>>

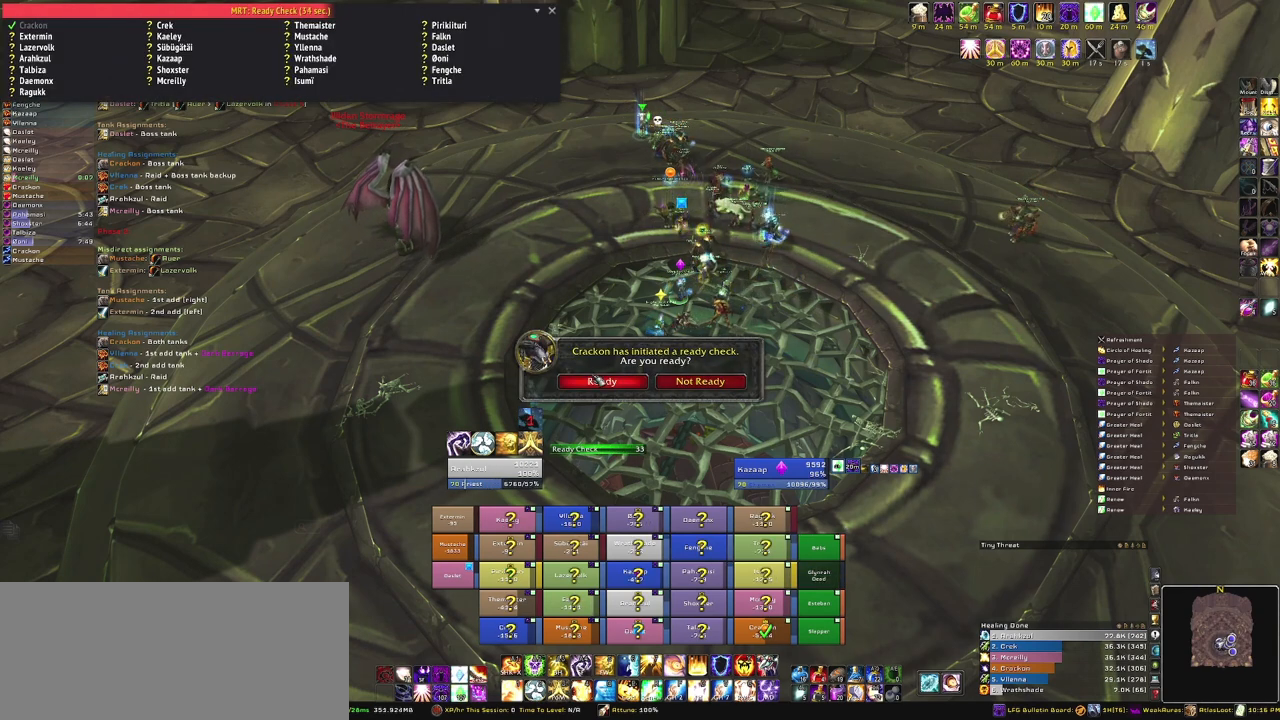
Gameplay with keyboard and mouse; each line is a JSON object with the keys and mouse buttons held at the frame after it. "events" lists presses ("down") and releases ("up") of "1", "2", "3", "4", "5", "a", "alt", "b", "c", "ctrl", "d", "e", "f", "g", "q", "r", "s", "shift", "space", "t", "tab", "tilde", "v", "w", "x", "z", "mouse_left", "mouse_wheel", "mouse_right", "mouse_mb4" and "mouse_mb5" between this image and that frame as [ms after this image, input, new state], when the widget could be followed in between. "mouse_left", "mouse_wheel", "mouse_right", "mouse_mb4", "mouse_mb5" = the "left", "wheel", "right", "mb4", "mb5" buttons of the "mouse" list. No other keys are recorded. "wheel" means that the mouse wheel is clicked or scrolled. Mouse movement is not recorded.
{"keys": [], "mouse": ["left"], "events": [[434, "mouse_left", "down"]]}
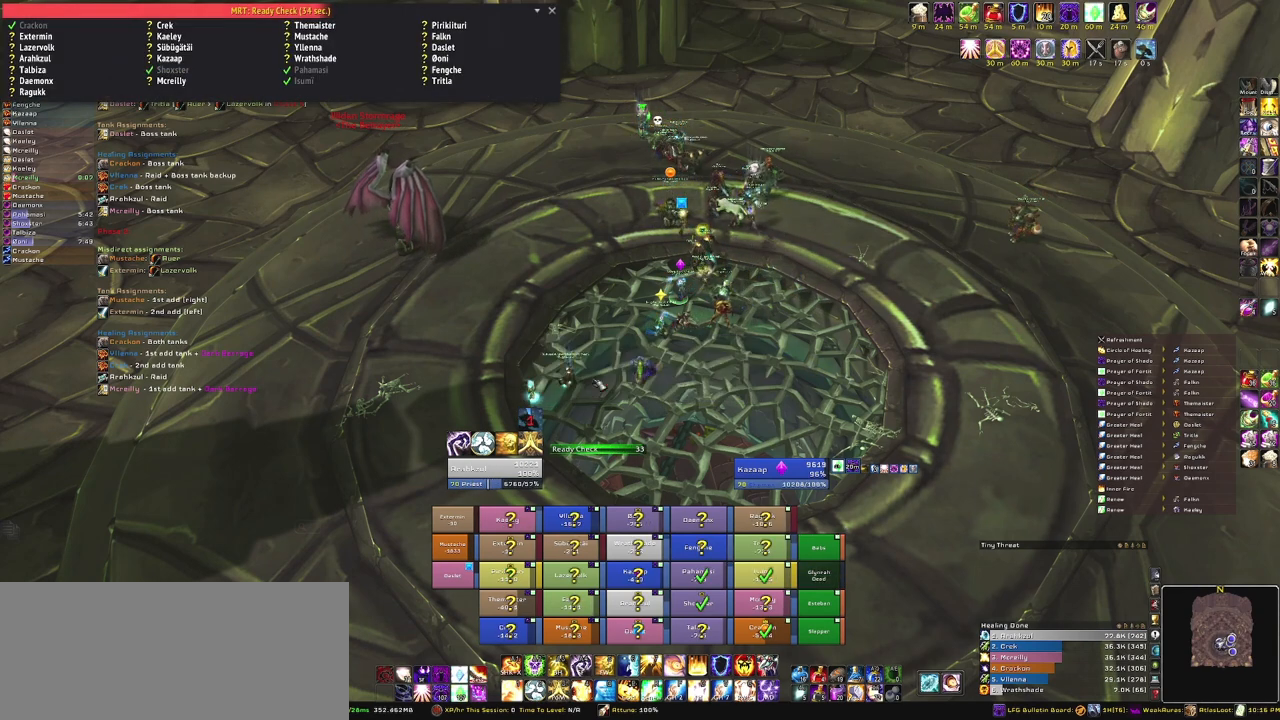
{"keys": [], "mouse": [], "events": [[34, "mouse_left", "up"]]}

<<

=== What is needed ===
From the first line to the last, retype the material exactly and exclude the pictures.

=== Reply ===
Gameplay with keyboard and mouse; each line is a JSON object with the keys and mouse buttons held at the frame after it. "events" lists presses ("down") and releases ("up") of "1", "2", "3", "4", "5", "a", "alt", "b", "c", "ctrl", "d", "e", "f", "g", "q", "r", "s", "shift", "space", "t", "tab", "tilde", "v", "w", "x", "z", "mouse_left", "mouse_wheel", "mouse_right", "mouse_mb4" and "mouse_mb5" between this image and that frame as [ms after this image, input, new state], when the widget could be followed in between. "mouse_left", "mouse_wheel", "mouse_right", "mouse_mb4", "mouse_mb5" = the "left", "wheel", "right", "mb4", "mb5" buttons of the "mouse" list. No other keys are recorded. "wheel" means that the mouse wheel is clicked or scrolled. Mouse movement is not recorded.
{"keys": [], "mouse": ["left"], "events": [[434, "mouse_left", "down"]]}
{"keys": [], "mouse": [], "events": [[34, "mouse_left", "up"]]}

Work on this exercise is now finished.